START EXTRACTED DATA

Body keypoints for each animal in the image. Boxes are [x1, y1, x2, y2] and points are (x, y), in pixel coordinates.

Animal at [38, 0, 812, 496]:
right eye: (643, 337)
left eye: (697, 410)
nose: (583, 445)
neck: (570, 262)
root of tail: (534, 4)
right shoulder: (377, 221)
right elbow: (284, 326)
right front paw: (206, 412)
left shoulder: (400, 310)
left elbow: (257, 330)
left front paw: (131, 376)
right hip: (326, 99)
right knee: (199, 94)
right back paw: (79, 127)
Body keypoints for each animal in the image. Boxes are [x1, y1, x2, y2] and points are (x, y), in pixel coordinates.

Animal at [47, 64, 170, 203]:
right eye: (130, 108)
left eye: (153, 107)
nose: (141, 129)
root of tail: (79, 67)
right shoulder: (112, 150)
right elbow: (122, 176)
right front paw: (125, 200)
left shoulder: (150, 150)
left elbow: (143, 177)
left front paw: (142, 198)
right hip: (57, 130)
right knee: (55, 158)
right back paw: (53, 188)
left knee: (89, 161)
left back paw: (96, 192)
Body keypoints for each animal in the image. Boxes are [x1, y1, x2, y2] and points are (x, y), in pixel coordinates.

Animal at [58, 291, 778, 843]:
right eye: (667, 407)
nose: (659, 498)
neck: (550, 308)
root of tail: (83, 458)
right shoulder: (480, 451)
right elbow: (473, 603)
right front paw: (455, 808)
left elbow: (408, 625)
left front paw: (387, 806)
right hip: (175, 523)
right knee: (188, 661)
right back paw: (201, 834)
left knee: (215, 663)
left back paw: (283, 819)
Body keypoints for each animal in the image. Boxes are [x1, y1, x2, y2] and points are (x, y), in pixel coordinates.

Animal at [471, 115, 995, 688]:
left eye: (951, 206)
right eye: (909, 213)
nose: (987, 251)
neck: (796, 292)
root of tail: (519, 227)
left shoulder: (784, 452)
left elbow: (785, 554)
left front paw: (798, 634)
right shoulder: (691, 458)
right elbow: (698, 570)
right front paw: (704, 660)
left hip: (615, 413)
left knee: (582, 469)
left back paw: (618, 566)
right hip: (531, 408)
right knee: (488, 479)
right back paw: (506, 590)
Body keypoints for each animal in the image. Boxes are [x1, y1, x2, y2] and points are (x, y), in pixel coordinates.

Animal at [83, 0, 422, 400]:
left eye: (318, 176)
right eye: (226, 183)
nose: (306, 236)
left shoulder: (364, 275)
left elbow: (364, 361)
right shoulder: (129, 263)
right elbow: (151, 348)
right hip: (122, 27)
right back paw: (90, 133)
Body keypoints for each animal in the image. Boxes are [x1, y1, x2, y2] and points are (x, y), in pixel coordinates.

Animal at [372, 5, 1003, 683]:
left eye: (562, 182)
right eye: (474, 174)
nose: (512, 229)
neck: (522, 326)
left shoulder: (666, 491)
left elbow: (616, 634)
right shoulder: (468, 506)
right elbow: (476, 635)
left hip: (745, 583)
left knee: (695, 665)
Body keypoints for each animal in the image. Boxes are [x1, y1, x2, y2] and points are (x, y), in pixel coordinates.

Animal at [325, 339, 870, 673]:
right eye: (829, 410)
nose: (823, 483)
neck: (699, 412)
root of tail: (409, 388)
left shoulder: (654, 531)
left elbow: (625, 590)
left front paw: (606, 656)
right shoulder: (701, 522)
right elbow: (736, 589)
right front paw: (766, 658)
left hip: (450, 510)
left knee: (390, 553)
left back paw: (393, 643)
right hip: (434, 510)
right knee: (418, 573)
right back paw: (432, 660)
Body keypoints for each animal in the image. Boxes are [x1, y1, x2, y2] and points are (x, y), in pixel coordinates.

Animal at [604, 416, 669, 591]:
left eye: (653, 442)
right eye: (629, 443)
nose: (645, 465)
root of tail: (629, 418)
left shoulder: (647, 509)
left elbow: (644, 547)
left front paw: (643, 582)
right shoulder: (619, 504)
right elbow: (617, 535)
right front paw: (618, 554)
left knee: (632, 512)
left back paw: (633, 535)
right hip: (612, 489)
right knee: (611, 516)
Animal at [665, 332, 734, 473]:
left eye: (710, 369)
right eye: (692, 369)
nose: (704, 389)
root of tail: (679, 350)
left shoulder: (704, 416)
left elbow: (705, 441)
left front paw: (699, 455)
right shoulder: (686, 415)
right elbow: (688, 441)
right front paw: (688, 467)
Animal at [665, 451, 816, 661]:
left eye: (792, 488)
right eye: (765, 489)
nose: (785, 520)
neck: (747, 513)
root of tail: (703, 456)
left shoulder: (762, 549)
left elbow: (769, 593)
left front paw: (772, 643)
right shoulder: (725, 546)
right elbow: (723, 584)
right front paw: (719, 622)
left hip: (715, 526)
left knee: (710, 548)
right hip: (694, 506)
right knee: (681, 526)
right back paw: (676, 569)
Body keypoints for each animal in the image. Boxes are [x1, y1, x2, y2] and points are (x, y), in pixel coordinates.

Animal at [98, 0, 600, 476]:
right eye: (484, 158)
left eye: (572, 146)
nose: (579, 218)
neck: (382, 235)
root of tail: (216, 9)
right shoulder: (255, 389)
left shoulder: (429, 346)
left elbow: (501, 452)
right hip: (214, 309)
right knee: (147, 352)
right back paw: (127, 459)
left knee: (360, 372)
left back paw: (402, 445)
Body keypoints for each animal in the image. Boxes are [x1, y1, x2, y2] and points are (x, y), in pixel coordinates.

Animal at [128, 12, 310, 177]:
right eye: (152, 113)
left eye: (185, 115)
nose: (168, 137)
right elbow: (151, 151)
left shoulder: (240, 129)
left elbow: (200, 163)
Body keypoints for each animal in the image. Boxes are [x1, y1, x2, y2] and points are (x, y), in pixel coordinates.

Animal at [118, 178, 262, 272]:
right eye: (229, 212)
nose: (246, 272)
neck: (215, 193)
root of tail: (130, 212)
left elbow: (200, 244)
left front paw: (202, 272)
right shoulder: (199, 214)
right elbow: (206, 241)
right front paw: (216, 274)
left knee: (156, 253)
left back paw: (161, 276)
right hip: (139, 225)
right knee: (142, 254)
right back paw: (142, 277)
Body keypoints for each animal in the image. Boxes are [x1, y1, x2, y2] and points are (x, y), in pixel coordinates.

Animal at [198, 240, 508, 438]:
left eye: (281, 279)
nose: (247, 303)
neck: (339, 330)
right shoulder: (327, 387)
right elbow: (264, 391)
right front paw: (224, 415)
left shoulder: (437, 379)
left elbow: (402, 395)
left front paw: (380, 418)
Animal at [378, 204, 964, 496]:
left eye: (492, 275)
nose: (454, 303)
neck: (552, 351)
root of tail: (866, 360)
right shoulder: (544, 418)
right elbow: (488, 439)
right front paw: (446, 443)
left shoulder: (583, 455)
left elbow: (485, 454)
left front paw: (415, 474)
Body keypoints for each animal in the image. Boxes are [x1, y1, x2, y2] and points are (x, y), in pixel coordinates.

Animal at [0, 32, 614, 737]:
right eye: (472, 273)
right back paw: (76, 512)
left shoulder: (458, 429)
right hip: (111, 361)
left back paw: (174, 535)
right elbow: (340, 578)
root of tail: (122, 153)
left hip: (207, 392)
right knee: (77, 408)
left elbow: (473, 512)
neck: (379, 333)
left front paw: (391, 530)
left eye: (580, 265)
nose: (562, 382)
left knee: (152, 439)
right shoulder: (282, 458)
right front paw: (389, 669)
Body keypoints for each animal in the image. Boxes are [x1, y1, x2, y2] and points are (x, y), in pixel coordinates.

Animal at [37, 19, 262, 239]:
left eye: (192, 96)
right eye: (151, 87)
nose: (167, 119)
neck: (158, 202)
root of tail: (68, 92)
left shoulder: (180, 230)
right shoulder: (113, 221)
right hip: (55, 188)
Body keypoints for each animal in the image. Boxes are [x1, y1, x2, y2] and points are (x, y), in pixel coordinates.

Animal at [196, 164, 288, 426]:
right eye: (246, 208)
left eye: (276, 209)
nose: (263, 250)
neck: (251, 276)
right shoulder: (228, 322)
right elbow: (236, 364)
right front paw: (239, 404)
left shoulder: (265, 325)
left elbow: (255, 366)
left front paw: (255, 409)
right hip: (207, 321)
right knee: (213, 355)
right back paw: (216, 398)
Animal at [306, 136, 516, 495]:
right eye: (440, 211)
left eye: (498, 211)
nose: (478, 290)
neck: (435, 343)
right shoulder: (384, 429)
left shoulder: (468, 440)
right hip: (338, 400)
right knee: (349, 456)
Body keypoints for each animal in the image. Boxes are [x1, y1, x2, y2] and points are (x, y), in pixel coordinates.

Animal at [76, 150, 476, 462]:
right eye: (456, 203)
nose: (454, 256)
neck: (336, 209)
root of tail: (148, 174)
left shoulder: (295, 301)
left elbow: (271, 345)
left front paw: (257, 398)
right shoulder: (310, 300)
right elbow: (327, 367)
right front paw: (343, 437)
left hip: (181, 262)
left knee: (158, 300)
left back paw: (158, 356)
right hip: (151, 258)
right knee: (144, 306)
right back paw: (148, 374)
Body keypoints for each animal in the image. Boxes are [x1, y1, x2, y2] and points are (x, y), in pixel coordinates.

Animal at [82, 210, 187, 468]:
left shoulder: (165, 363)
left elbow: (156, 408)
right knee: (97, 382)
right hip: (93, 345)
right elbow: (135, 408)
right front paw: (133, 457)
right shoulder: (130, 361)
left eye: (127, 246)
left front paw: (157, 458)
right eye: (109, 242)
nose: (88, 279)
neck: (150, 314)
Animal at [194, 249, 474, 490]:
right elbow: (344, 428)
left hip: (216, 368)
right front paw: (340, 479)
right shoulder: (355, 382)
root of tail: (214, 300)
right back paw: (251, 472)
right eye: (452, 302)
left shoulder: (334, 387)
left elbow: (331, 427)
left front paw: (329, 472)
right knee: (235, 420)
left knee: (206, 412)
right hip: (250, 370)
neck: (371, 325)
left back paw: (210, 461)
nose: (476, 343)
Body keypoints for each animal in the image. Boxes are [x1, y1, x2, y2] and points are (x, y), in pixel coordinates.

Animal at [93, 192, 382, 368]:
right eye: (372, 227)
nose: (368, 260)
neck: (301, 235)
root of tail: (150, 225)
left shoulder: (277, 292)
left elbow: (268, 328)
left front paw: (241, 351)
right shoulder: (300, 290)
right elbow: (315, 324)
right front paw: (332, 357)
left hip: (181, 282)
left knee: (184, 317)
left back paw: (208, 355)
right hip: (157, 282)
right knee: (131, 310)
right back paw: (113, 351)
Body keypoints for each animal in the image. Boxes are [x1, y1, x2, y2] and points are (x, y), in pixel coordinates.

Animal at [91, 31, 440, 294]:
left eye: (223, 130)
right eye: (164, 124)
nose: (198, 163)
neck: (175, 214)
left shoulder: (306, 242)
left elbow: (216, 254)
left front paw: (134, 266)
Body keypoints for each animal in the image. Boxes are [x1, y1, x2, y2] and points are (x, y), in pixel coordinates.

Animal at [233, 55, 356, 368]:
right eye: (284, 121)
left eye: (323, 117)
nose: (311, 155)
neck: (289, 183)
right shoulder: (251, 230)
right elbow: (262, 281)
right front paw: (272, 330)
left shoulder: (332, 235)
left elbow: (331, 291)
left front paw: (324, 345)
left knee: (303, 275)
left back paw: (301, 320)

END EXTRACTED DATA

**ASSIGNMENT**
Using the data above, reproduce exactly the lines from the line that contains "right back paw: (76, 512)" through the line that contains "right eye: (151, 87)", including both.

**EXPECTED ANSWER**
right back paw: (76, 512)
left shoulder: (458, 429)
right hip: (111, 361)
left back paw: (174, 535)
right elbow: (340, 578)
root of tail: (122, 153)
left hip: (207, 392)
right knee: (77, 408)
left elbow: (473, 512)
neck: (379, 333)
left front paw: (391, 530)
left eye: (580, 265)
nose: (562, 382)
left knee: (152, 439)
right shoulder: (282, 458)
right front paw: (389, 669)
Body keypoints for each animal in the image. Boxes are [x1, y1, x2, y2] and points are (x, y), in pixel coordinates.

Animal at [37, 19, 262, 239]:
left eye: (192, 96)
right eye: (151, 87)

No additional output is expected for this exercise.